* _Supplied records_
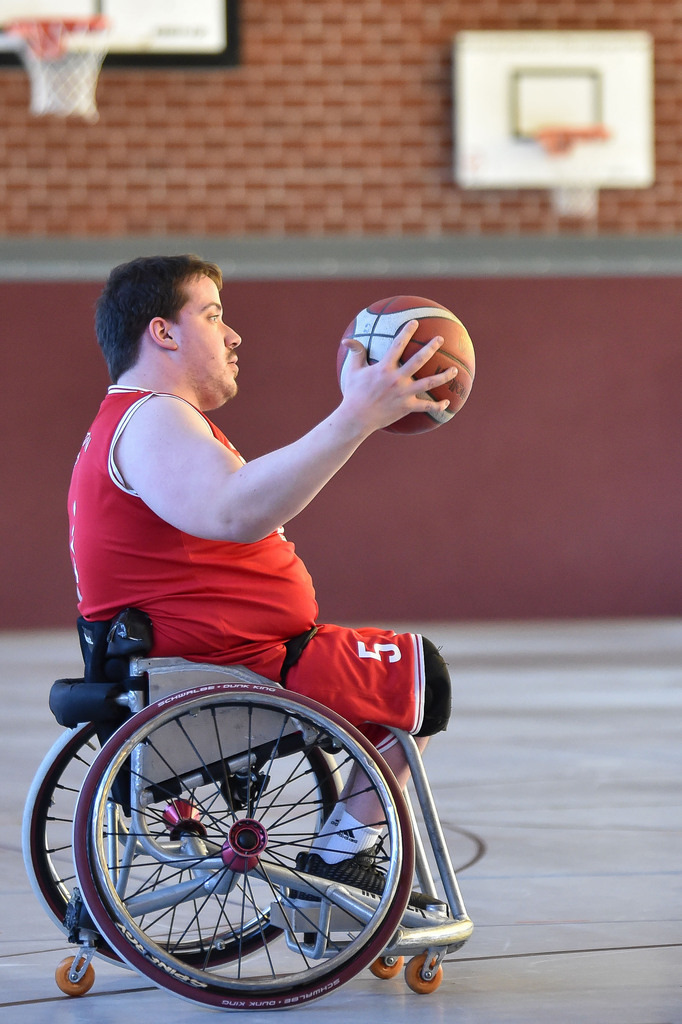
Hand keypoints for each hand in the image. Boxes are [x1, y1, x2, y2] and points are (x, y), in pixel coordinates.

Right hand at [339, 320, 458, 432]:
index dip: (407, 332)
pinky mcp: (407, 407)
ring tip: (455, 369)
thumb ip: (355, 353)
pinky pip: (426, 406)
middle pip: (418, 360)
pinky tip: (446, 402)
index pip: (398, 345)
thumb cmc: (353, 393)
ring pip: (429, 383)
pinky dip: (437, 405)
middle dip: (431, 347)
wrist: (356, 418)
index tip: (415, 322)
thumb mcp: (352, 371)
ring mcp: (404, 393)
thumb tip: (347, 339)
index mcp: (384, 368)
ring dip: (443, 376)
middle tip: (440, 338)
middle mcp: (397, 379)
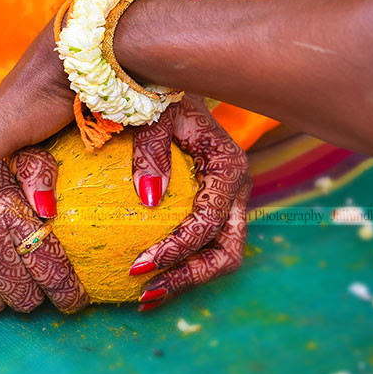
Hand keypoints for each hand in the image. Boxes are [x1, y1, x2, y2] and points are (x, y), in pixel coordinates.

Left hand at [128, 95, 250, 310]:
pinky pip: (202, 243)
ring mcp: (225, 199)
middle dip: (189, 277)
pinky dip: (179, 263)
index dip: (177, 249)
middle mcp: (233, 187)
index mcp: (227, 166)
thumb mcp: (150, 112)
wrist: (165, 76)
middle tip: (147, 294)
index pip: (208, 222)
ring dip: (186, 278)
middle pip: (227, 251)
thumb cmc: (155, 90)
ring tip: (145, 297)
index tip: (139, 266)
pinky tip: (147, 274)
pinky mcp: (210, 203)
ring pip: (220, 254)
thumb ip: (150, 149)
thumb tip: (149, 198)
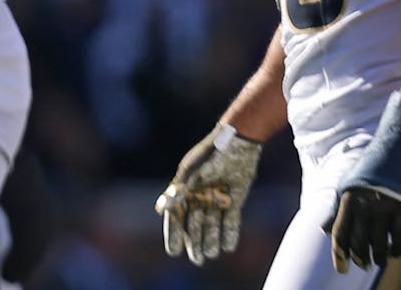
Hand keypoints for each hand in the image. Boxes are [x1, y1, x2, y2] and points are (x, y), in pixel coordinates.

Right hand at [154, 124, 261, 263]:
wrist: (240, 140)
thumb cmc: (212, 154)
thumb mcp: (193, 173)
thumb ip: (177, 192)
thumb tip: (160, 210)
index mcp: (186, 188)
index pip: (177, 215)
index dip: (174, 234)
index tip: (174, 252)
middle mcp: (200, 194)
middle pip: (194, 223)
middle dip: (195, 242)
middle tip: (197, 261)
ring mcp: (218, 197)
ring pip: (212, 223)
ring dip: (212, 239)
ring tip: (212, 255)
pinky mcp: (235, 198)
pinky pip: (231, 219)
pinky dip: (229, 232)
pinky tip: (229, 247)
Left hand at [323, 91, 400, 272]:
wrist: (400, 146)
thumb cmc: (372, 169)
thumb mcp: (350, 184)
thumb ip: (337, 208)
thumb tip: (323, 229)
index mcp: (347, 196)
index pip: (340, 232)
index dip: (340, 253)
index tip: (341, 269)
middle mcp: (364, 202)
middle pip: (359, 240)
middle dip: (358, 257)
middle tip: (360, 266)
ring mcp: (385, 205)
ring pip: (378, 241)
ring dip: (376, 255)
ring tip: (375, 262)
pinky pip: (399, 235)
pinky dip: (395, 248)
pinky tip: (394, 253)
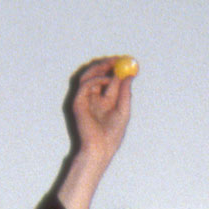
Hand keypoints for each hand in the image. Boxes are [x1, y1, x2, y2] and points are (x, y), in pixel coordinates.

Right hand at [57, 58, 133, 208]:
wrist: (100, 149)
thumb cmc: (112, 136)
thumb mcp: (124, 111)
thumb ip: (125, 93)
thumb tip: (130, 75)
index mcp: (105, 100)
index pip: (110, 79)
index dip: (117, 69)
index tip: (127, 61)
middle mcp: (94, 98)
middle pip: (97, 74)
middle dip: (107, 64)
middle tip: (118, 59)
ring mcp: (85, 99)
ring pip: (89, 76)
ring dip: (101, 68)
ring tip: (113, 66)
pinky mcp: (78, 102)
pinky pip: (86, 84)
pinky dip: (97, 79)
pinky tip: (108, 80)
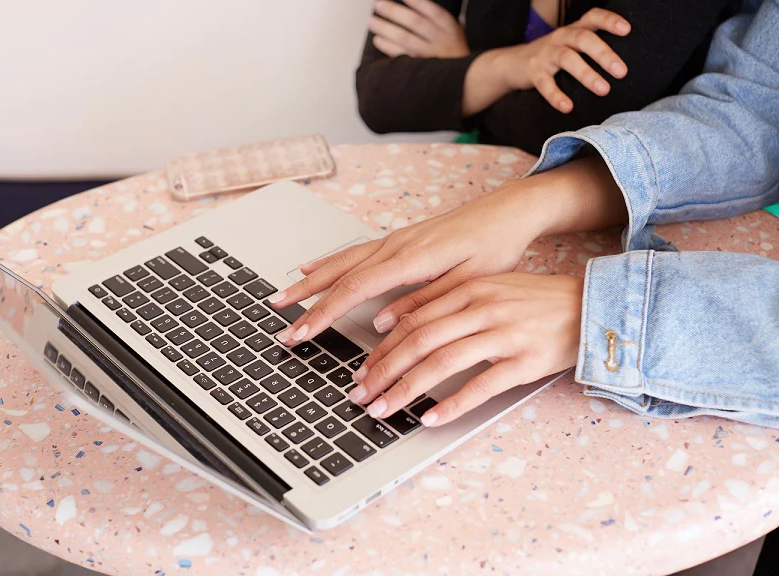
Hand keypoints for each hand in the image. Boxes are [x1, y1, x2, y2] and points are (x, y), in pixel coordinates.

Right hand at [269, 156, 626, 345]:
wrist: (509, 211)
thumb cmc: (495, 246)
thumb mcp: (469, 283)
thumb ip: (425, 303)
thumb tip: (383, 324)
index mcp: (412, 258)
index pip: (356, 289)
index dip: (324, 313)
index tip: (303, 333)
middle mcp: (396, 245)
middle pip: (339, 276)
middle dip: (306, 302)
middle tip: (281, 326)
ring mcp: (394, 240)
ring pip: (342, 262)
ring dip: (309, 282)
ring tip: (282, 297)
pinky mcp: (399, 239)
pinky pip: (354, 252)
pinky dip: (328, 262)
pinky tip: (313, 268)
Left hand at [348, 273, 582, 425]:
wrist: (592, 307)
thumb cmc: (536, 301)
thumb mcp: (490, 289)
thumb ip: (448, 303)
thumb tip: (401, 325)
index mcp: (469, 289)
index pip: (413, 320)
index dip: (383, 348)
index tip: (363, 369)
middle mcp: (482, 308)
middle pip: (419, 341)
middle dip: (384, 371)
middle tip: (362, 394)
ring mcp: (504, 334)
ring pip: (442, 362)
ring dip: (406, 389)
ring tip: (384, 409)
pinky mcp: (524, 361)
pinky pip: (481, 385)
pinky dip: (452, 403)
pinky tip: (431, 418)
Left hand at [368, 0, 468, 58]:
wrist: (464, 78)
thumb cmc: (452, 48)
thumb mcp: (452, 28)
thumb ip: (434, 16)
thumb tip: (410, 2)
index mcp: (449, 27)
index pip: (432, 10)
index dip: (416, 1)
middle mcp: (440, 40)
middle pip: (415, 22)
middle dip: (394, 12)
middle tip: (378, 5)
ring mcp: (429, 55)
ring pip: (405, 39)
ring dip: (385, 29)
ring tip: (371, 21)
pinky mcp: (420, 68)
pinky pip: (401, 56)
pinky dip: (388, 47)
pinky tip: (377, 39)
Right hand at [463, 8, 630, 115]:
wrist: (511, 63)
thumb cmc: (551, 56)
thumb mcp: (570, 45)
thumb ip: (591, 48)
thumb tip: (623, 67)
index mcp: (573, 30)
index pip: (593, 17)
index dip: (609, 21)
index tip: (627, 30)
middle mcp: (561, 38)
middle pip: (583, 39)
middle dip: (604, 54)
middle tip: (622, 72)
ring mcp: (546, 54)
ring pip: (567, 58)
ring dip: (586, 74)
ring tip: (604, 90)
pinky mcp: (533, 72)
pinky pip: (544, 83)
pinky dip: (556, 95)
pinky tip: (568, 107)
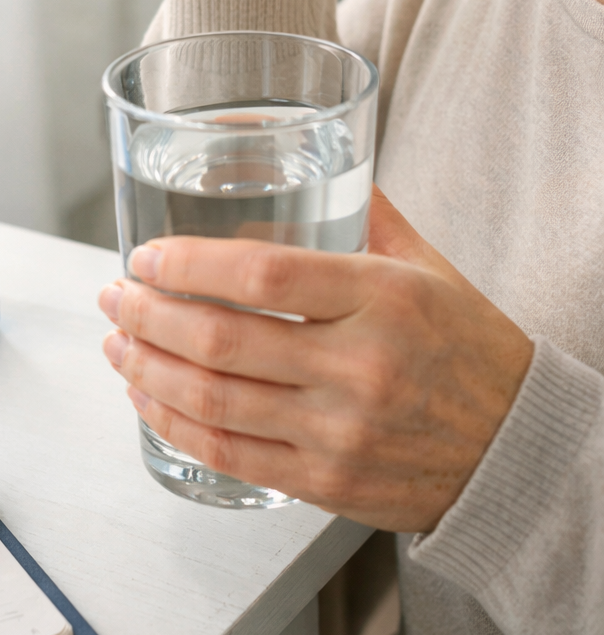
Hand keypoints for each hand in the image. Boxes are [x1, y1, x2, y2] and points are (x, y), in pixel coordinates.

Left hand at [98, 190, 532, 532]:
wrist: (518, 451)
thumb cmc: (470, 350)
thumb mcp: (427, 267)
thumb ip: (363, 212)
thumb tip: (296, 153)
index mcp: (384, 297)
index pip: (263, 274)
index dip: (188, 264)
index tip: (148, 258)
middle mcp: (360, 366)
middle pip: (222, 340)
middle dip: (147, 316)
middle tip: (115, 297)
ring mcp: (341, 431)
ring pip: (214, 400)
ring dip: (147, 371)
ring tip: (117, 345)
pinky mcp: (327, 480)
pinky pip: (229, 454)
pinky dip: (175, 425)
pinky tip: (150, 399)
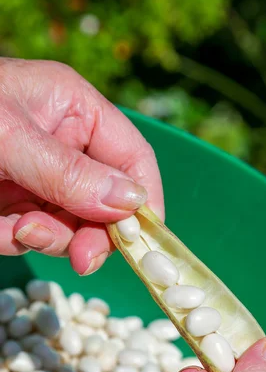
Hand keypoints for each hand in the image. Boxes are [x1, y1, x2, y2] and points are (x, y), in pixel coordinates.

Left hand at [0, 57, 162, 274]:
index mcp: (75, 111)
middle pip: (108, 202)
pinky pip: (34, 234)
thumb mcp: (8, 138)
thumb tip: (132, 204)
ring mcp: (39, 177)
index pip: (134, 159)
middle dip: (93, 232)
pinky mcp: (13, 203)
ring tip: (15, 227)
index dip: (145, 202)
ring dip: (49, 237)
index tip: (141, 242)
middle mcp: (65, 145)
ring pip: (72, 225)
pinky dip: (17, 239)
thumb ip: (70, 172)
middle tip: (82, 260)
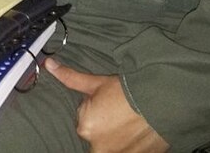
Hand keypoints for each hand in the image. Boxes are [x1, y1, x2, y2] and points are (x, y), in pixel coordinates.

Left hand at [44, 59, 168, 152]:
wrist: (160, 102)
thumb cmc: (126, 92)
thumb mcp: (96, 82)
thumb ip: (70, 78)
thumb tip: (48, 65)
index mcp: (85, 127)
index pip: (84, 117)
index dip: (96, 107)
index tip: (109, 102)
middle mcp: (97, 147)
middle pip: (96, 134)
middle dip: (105, 124)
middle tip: (120, 111)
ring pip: (109, 144)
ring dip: (116, 136)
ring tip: (129, 123)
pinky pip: (124, 151)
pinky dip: (128, 145)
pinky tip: (136, 133)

* _Work required_
Where a line in the listing holds the string "Right", include it in the count, then report the total alone.

* _Output of the task_
5